(PROVIDED RECORDS):
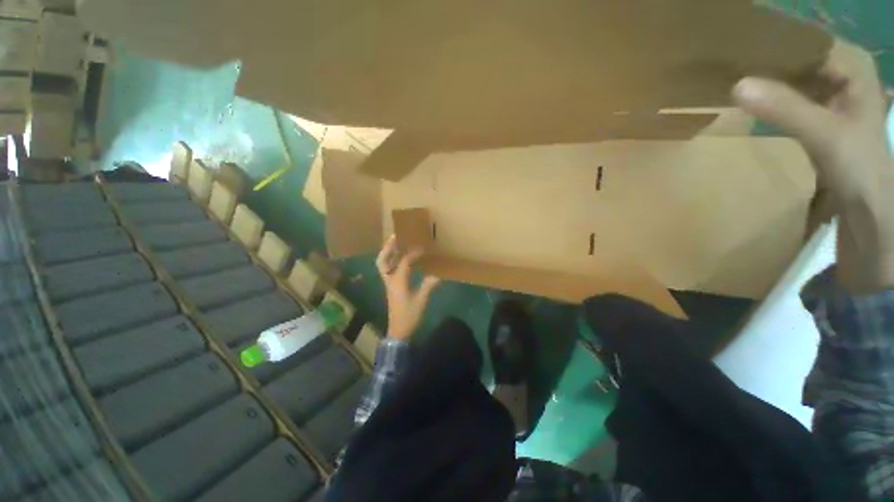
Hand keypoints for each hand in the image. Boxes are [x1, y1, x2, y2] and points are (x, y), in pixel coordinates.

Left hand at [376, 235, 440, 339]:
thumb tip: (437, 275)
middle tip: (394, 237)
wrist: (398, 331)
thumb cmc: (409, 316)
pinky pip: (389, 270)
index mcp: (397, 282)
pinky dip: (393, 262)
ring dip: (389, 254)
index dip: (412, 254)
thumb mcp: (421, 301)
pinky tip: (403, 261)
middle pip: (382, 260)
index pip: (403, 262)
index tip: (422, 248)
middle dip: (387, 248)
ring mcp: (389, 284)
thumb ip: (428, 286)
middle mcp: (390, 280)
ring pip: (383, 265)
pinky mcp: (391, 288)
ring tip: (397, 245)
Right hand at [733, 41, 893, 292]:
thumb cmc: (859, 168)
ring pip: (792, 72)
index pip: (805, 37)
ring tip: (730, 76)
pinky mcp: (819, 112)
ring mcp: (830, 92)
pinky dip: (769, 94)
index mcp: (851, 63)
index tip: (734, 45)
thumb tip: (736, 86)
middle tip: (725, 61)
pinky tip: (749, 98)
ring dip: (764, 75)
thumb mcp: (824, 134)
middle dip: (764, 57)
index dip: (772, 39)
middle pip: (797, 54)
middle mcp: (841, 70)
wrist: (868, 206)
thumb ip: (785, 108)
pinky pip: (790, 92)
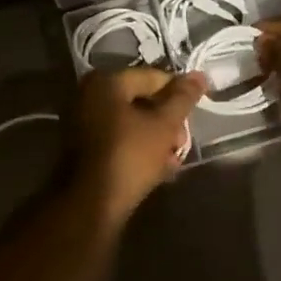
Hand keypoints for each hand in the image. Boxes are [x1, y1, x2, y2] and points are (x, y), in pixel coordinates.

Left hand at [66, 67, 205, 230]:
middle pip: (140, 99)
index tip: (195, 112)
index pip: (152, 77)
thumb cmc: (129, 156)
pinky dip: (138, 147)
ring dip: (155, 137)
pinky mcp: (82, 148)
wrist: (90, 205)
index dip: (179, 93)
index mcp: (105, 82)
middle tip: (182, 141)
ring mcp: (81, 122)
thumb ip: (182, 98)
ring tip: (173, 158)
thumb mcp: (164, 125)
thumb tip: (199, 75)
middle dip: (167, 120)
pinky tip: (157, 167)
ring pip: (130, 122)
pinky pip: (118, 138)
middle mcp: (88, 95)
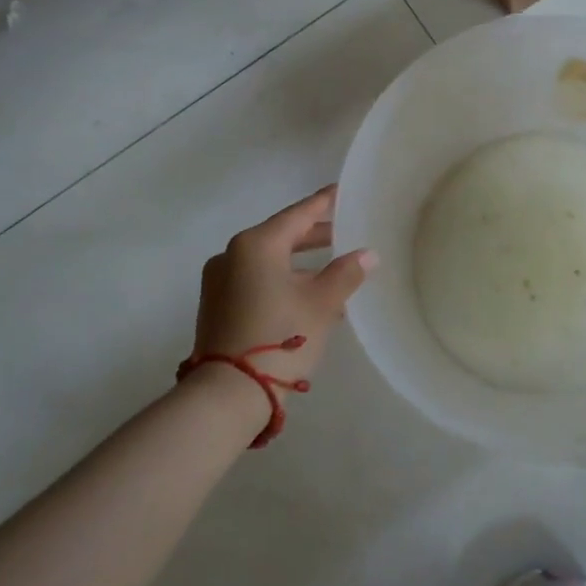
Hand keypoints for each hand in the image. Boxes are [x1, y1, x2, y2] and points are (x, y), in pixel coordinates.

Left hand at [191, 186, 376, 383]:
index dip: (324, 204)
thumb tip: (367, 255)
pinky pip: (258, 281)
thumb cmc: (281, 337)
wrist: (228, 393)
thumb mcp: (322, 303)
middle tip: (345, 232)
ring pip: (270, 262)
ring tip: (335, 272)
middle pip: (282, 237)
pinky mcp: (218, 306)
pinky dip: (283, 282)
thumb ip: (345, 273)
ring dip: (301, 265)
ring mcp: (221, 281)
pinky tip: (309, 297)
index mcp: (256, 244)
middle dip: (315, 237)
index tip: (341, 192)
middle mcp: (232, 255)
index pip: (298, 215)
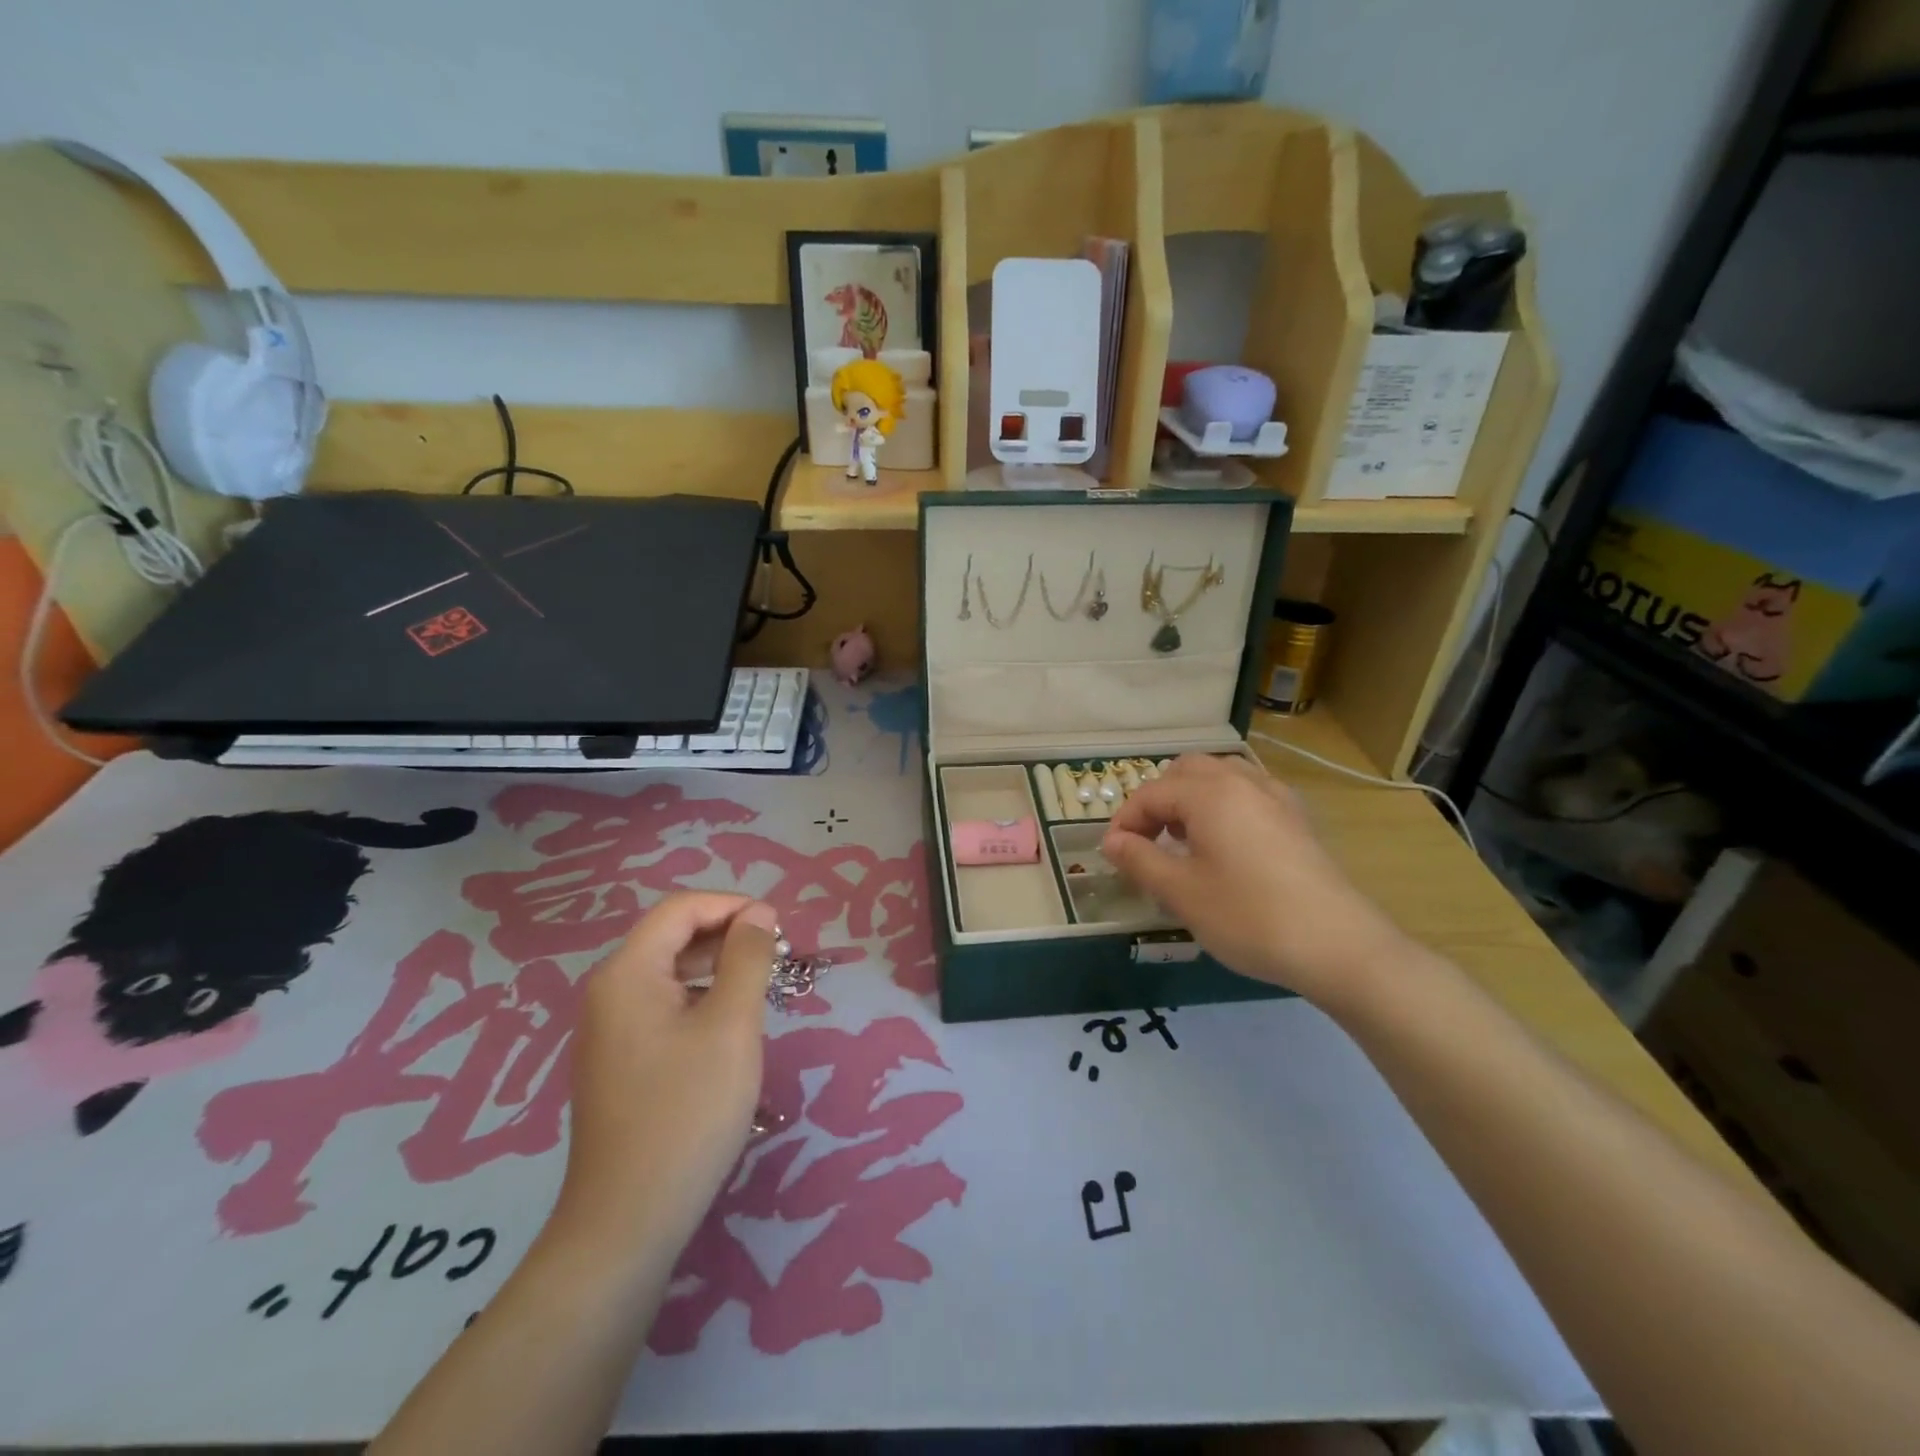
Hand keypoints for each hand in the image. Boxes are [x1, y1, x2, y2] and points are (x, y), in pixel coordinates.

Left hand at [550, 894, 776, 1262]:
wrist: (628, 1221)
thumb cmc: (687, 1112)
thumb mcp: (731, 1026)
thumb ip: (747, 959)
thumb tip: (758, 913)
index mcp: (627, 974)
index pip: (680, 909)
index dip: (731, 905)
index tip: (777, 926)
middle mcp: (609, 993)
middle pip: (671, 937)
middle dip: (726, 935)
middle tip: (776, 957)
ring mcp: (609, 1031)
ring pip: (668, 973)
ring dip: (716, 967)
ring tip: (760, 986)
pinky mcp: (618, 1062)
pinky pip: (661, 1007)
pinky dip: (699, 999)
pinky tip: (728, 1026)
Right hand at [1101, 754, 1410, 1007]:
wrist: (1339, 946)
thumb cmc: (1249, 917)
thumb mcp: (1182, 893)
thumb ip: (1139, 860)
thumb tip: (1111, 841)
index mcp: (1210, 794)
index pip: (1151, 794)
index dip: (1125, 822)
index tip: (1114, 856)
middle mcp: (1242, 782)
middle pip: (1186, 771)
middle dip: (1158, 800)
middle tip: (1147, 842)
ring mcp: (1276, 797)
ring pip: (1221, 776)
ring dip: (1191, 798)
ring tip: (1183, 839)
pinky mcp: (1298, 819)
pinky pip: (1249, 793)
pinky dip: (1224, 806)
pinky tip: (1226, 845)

(BRIEF): Return, from the material above, every line with the word "hand".

(OUTPUT FOR THIS EXERCISE):
Hand keypoints for each hand in the image. Boxes are [x1, y1, x2, y2] and points are (x, y), in pixel coordinates.
Left hand at [376, 235, 440, 339]:
Right hand at [733, 41, 893, 292]:
Hand keypoints for each hand in the image. Boxes are [x1, y1, x2, y2] and points are (x, y), in pixel coordinates.
Left hand at [66, 67, 205, 230]:
Hand keypoints for each hand in the image. Boxes are [x1, y1, x2, y2] and points are (x, y), in pixel coordinates.
Left hand at [191, 186, 376, 383]:
Hand keypoints for each hand in the image. Boxes are [x1, y1, x2, y2] and points are (x, y), in pixel coordinates.
Left hand at [550, 894, 776, 1262]:
Right hand at [1101, 754, 1410, 1007]:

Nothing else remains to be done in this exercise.